Durante a sessão, o voto ‘sim’ era pela concordância com o relatório aprovado na Comissão de Constituição e Justiça (CCJ) da Câmara dos Deputados. O ‘não’ seria pelo seguimento da denúncia. O voto decisivo para salvar a pele de Temer, o de número 171, foi da deputada Rosângela Gomes (PRB-RJ). Quando o primeiro parlamentar paraibano foi chamado a votar, o placar já dava larga vantagem à não admissibilidade da denúncia. Votaram a favor do relatório do deputado mineiro Paulo Abi-Ackel (PSDB), os peemedebistas André Amaral e Hugo Motta, além do líder do governo na Câmara dos Deputados, Aguinaldo Ribeiro (PP); do líder do DEM na Casa, Efraim Filho, e dos deputados Benjamin Maranhão (SD) e Rômulo Gouveia (PSD).

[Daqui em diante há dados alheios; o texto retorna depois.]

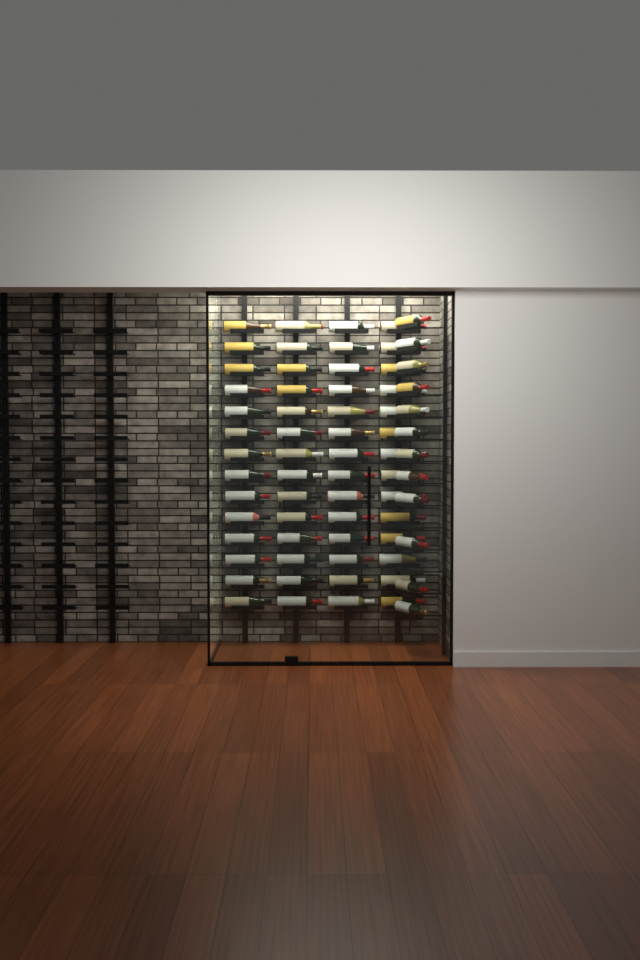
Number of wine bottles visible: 68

No sentido contrário, entre os paraibanos, estavam os deputados Luiz Couto (PT), Pedro Cunha Lima (PSDB), Veneziano Vital do Rêgo (PMDB), Wellington Roberto, e Damião Feliciano (PDT). O pedetista, vale ressaltar, deu a entender no seu discurso que votava contra o relatório de Abi-Ackel e, portanto, contra Temer, simplesmente por conta da orientação partidária. Outro que surpreendeu foi o deputado Wellington Roberto (PR). O parlamentar contrariou a orientação do seu partido e ainda se disse contra a reforma da previdência, proposta por Temer. O único ausente na sessão foi o deputado Wilson Filho (PTB). O parlamentar não justificou a ausência durante a votação. No caso do petebista, a ausência dele é contabilizada como apoio ao presidente.

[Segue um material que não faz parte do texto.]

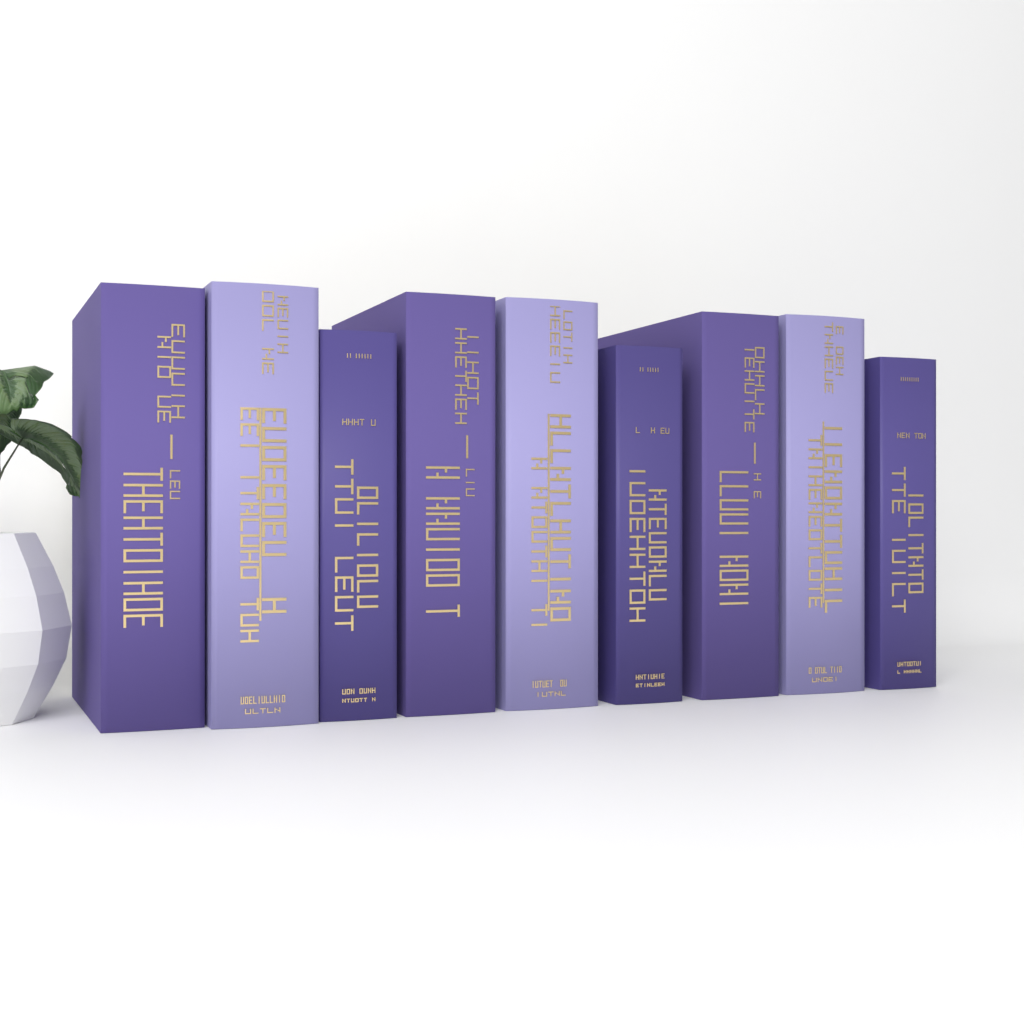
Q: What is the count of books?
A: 9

A votação acabou perto das 22h, com a proclamação do resultado. Do sistema de som, o presidente da Casa, Rodrigo Maia (DEM), anunciou os 263 votos pelo sim, 227 votos pelo não, além de 2 abstenções. Pelo menos 19 parlamentares faltaram à sessão. O resultado somado é de 511 votos, dois a menos que o total de parlamentares da Câmara. Com a decisão, não será dada autorização para que o Supremo Tribunal Federal (STF) abra o processo criminal contra o presidente. Temer foi o primeiro gestor na história do país a ser alvo de uma ação criminal durante o mandato.

Sem família no discurso

Ao contrário da votação pela admissibilidade do impeachment contra a ex-presidente Dilma Rousseff (PT), a família foi retirada dos discursos desta vez. Até mesmo a deputada mineira Raquel Muniz (PSD) mudou de discurso. Apesar do “sim, sim, sim” para salvar Temer, ela não fez mais referência à honestidade do marido, ex-prefeito de Montes Claros (MG). Em 2016, na semana seguinte após o voto conta Dilma e um discurso severo contra a corrupção, o marido dela foi preso pela Polícia Federal sob acusação de improbidade. O tom usado majoritariamente nesta quarta para justificar o voto pela não admissibilidade do processo foi o de que o presidente poderá responder à Justiça após o fim do mandato, em 1° de janeiro de 2019.

 

Veja como votaram os paraibanos:

Contra a admissibilidade da denúncia

André Amaral (PMDB)
Hugo Motta (PMDB)
Aguinaldo Ribeiro (PP)
Efraim Filho (DEM)
Benjamin Maranhão (SD)
Rômulo Gouveia (PSD)

A favor da admissibilidade da denúncia

Luiz Couto (PT)
Pedro Cunha Lima (PSDB)
Veneziano Vitaldo Rêgo (PMDB)
Damião Feliciano (PDT)
Wellington Roberto (PR)

Não compareceu à votação

Wilson Filho (PTB)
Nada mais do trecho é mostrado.